To Atteridge, disability etiquette can be accomplished by always verbalizing to the patient and/or family what the EMS provider is doing and what will promote safety. “We’ve been called because the patient or family has reached a point where they’re asking for guidance and help,” he says. “It’s our responsibility to alleviate these fears or concerns.”
He also recommends taking the time to speak to all patients to the same degree, even if they appear to not hear or understand. “It will only take a few minutes to get a feel for how far your conversation will take you,” he adds. “If you reach a point where you don’t believe the patient understands, then you’ll need to modify your approach. Always attempt to make eye contact and speak in a compassionate tone and place yourself down on their level as much as possible, so you’re not towering over a patient who may feel intimidated. A calm, cool voice and approach is the sign of a great EMS provider and will pay off most of the time.

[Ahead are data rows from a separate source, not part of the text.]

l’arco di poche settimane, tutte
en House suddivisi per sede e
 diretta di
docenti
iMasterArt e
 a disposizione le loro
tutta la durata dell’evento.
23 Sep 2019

“The most important lesson I’ve learned is to never get to a point where you lose your compassion, understanding, and creativity when encountering this patient [population],” Atteridge says. “Always remember that you can be a great technical provider, but if you have no people skills, you are not a great provider, period.”
Resources
1. Employer Assistance and Resource Network on Disability Inclusion (EARN). Disability Etiquette, www.askearn.org/topics/retention-advancement/disability-etiquette.